__Problem requirements__: Wherever "savu" appears in the records below, copy the line that holds it.

Recorded information Block Start

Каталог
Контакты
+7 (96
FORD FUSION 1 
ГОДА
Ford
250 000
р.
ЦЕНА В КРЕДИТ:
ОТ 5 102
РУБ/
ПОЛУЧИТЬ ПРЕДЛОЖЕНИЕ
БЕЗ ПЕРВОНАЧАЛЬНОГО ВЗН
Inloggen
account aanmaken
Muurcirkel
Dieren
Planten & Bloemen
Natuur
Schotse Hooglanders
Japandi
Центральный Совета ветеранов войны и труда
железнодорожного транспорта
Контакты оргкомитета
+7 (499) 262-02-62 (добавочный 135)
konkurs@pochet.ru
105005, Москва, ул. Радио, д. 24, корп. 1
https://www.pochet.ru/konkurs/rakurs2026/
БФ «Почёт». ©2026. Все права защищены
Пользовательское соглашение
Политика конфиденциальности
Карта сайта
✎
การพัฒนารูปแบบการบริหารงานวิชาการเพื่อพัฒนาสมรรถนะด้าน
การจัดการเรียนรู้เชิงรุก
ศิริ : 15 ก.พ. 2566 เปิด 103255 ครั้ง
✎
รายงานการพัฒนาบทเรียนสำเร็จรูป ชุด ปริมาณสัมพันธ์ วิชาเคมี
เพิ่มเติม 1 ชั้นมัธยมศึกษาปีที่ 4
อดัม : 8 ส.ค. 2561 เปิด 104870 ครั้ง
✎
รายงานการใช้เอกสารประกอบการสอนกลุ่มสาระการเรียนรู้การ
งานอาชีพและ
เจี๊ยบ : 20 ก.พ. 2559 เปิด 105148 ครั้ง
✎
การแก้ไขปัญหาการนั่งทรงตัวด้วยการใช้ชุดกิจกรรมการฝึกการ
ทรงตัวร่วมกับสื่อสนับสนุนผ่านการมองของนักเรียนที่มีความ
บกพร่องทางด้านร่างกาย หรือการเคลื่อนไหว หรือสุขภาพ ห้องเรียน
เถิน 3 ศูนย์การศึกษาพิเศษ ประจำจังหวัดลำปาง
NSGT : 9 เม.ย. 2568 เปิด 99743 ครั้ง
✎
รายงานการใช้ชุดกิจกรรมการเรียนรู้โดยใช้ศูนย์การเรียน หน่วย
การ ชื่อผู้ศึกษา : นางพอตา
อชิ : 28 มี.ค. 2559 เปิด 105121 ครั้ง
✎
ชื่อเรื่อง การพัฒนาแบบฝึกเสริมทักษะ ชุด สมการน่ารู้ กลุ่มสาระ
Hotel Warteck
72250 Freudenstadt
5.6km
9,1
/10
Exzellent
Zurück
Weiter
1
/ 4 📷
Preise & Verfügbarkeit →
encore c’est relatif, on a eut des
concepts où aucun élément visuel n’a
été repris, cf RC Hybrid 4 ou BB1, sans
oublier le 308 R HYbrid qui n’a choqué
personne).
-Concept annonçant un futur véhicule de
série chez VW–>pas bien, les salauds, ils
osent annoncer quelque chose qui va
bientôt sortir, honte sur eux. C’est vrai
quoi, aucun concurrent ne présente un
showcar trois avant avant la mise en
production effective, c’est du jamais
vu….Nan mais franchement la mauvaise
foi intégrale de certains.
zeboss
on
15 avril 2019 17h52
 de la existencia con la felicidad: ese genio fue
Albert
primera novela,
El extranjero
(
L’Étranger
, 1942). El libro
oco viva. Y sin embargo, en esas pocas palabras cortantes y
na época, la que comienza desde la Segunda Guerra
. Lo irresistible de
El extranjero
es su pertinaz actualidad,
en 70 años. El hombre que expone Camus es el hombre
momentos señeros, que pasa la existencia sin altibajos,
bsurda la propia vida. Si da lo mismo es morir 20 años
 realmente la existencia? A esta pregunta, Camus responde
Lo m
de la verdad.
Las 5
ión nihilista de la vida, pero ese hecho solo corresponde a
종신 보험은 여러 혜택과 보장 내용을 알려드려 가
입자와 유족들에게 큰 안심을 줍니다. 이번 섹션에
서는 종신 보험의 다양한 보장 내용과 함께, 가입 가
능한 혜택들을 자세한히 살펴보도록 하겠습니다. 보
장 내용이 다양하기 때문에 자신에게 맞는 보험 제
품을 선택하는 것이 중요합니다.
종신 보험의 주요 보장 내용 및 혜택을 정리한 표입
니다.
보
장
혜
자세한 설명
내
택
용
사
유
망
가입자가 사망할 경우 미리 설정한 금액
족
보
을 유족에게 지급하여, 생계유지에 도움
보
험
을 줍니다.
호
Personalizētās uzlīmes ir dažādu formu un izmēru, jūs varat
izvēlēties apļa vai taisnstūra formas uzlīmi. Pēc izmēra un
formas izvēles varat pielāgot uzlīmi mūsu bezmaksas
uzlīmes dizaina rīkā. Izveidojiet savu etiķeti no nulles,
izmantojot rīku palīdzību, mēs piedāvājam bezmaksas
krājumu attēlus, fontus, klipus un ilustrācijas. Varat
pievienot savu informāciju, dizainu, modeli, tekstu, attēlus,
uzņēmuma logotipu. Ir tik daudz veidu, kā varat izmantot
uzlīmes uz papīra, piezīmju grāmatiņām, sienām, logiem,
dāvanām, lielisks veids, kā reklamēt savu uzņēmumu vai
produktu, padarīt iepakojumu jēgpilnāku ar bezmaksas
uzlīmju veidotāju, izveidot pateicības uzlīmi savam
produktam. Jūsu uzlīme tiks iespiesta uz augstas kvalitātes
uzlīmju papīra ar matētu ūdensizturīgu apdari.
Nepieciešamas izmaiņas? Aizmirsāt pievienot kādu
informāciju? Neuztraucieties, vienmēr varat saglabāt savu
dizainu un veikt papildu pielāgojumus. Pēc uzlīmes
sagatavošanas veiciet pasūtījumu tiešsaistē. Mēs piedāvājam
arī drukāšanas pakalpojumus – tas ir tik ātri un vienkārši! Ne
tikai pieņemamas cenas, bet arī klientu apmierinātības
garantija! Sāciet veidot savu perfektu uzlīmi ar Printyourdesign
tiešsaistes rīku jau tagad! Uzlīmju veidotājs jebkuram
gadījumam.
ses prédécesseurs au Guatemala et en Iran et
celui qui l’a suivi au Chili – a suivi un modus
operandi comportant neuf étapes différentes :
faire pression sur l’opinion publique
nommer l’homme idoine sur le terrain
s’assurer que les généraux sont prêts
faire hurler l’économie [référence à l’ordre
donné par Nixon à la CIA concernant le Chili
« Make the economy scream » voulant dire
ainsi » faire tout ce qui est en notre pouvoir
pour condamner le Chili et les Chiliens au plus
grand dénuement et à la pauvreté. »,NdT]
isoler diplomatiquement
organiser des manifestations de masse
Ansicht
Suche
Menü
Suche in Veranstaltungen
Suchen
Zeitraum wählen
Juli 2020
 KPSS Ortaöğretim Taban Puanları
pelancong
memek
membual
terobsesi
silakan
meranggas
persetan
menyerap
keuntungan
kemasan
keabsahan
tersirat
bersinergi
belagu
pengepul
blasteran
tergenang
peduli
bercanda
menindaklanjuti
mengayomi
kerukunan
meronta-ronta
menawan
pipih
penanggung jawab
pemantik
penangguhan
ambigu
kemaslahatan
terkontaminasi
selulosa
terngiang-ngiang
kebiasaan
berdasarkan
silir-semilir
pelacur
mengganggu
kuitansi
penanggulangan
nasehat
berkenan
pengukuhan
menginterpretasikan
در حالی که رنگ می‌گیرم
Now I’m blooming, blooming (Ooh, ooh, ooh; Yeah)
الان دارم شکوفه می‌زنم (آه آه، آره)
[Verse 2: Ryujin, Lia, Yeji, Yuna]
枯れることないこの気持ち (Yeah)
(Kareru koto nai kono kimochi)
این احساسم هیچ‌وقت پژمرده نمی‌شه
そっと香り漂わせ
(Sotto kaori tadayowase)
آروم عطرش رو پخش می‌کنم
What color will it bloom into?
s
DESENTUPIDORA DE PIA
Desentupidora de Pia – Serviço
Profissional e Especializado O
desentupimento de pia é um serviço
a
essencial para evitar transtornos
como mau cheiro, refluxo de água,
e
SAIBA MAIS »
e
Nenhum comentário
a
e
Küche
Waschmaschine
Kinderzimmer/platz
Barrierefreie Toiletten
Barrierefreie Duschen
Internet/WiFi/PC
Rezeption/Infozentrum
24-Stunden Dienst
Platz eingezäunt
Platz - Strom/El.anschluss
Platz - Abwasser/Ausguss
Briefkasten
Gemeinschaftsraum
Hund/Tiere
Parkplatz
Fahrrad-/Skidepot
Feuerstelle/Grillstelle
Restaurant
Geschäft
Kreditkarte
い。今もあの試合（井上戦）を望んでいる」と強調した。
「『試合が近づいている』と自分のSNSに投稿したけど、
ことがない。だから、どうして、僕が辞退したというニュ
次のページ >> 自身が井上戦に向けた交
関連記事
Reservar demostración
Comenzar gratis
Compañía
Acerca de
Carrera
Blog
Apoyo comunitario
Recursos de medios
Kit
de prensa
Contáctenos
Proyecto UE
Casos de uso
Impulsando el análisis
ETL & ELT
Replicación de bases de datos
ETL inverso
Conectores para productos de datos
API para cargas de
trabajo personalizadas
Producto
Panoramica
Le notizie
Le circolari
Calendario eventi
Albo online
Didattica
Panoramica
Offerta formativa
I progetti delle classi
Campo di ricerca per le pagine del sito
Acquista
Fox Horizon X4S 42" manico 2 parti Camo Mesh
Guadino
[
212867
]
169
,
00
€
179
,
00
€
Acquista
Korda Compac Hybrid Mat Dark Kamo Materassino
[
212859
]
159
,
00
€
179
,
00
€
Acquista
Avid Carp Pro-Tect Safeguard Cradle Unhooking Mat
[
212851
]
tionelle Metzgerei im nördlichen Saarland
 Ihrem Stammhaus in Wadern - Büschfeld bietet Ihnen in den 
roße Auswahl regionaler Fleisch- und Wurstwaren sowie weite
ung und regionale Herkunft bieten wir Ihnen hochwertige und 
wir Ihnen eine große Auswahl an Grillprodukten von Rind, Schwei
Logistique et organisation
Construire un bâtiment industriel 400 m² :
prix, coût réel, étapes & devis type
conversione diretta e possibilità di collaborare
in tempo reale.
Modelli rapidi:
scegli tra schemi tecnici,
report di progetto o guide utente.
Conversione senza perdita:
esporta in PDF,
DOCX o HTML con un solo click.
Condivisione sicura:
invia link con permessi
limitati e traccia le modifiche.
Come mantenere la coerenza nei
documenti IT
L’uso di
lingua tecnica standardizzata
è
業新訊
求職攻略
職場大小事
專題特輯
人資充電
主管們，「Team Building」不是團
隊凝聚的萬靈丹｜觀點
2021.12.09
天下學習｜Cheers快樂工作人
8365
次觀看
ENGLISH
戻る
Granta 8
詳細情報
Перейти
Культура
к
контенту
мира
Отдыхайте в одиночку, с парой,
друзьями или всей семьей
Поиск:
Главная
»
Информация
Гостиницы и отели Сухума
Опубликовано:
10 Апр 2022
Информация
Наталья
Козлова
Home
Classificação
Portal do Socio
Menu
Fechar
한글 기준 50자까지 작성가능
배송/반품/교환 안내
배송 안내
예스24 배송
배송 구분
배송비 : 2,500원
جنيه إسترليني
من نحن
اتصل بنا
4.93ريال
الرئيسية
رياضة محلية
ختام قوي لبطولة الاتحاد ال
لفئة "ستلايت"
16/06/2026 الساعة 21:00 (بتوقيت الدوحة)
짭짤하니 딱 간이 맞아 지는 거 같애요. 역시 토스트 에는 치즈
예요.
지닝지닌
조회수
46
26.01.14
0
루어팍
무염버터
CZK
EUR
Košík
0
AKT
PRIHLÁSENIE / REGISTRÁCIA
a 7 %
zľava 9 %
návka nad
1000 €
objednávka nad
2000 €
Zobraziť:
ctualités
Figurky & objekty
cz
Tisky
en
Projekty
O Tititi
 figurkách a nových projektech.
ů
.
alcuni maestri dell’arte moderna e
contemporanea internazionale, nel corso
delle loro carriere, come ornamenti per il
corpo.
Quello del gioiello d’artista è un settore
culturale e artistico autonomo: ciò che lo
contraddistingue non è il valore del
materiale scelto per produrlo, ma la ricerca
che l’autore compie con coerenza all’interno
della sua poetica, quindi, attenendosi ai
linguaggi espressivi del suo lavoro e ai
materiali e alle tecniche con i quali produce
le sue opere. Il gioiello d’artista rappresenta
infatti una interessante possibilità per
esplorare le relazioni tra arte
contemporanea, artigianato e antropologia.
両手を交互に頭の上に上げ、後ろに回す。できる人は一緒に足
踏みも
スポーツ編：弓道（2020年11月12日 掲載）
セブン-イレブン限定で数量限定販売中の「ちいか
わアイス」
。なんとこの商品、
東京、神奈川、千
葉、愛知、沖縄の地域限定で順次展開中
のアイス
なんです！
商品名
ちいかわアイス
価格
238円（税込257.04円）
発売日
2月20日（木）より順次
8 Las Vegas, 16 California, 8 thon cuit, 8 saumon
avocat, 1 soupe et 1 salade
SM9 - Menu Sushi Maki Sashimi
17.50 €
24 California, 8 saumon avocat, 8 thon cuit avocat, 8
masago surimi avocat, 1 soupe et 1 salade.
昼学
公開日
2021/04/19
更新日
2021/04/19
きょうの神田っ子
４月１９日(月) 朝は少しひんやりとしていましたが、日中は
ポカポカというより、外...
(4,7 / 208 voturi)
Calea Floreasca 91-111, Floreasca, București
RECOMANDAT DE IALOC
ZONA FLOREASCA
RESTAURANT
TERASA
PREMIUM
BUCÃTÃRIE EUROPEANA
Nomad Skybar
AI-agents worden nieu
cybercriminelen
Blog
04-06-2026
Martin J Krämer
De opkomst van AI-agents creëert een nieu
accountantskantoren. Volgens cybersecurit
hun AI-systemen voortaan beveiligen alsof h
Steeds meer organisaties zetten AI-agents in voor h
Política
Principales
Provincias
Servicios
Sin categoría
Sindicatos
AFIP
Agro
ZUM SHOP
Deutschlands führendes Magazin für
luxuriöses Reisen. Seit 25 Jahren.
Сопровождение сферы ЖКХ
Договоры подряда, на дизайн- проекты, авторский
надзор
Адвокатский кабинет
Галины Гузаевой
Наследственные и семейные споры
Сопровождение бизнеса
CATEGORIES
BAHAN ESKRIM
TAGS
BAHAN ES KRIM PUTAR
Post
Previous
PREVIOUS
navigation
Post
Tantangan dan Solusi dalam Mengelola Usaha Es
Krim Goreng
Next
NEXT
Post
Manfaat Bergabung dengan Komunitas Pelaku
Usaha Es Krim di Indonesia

Recorded information Block End

__Answer for this exercise__:
uzlīmes dizaina rīkā. Izveidojiet savu etiķeti no nulles,
pievienot savu informāciju, dizainu, modeli, tekstu, attēlus,
dāvanām, lielisks veids, kā reklamēt savu uzņēmumu vai
informāciju? Neuztraucieties, vienmēr varat saglabāt savu
garantija! Sāciet veidot savu perfektu uzlīmi ar Printyourdesign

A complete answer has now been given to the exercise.